A short note on learning discrete distributions
Clément L. Canonne
TL;DR
The note analyzes the sample complexity of learning a discrete distribution on a known domain of size $k$ under several distance measures. It provides concise empirical-distribution-based proofs and concentration-based arguments, showing that learning under total variation and Hellinger distances requires $n=\Theta\big(\frac{k+\log(1/\delta)}{\varepsilon^2}\big)$ samples, while KL divergence admits the optimal $n=\Theta\big(\frac{k+\log(1/\delta)}{\varepsilon}\big)$ with the empirical estimator, and Kolmogorov, $\ell_{\infty}$, and $\ell_2$ distances admit $n=\Theta\big(\frac{\log(1/\delta)}{\varepsilon^2}\big)$ independent of $k$. The results leverage standard concentration inequalities (McDiarmid, Chernoff, DKW) and recent KL-concentration bounds to connect empirical performance across distance measures.

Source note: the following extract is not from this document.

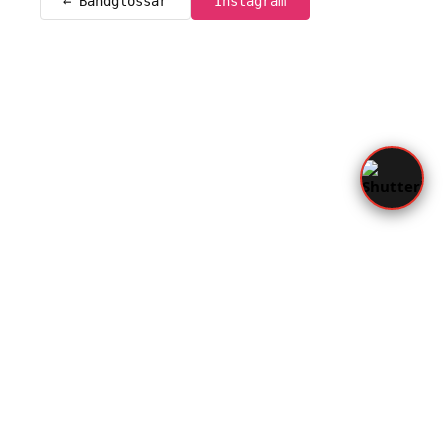
← Bandglossar
Instagram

Overall, the note clarifies folklore sample-complexity bounds with simple, self-contained proofs and highlights where optimal rates depend on the chosen distance metric.
Abstract
The goal of this short note is to provide simple proofs for the "folklore facts" on the sample complexity of learning a discrete probability distribution over a known domain of size $k$ to various distances $\varepsilon$, with error probability $δ$.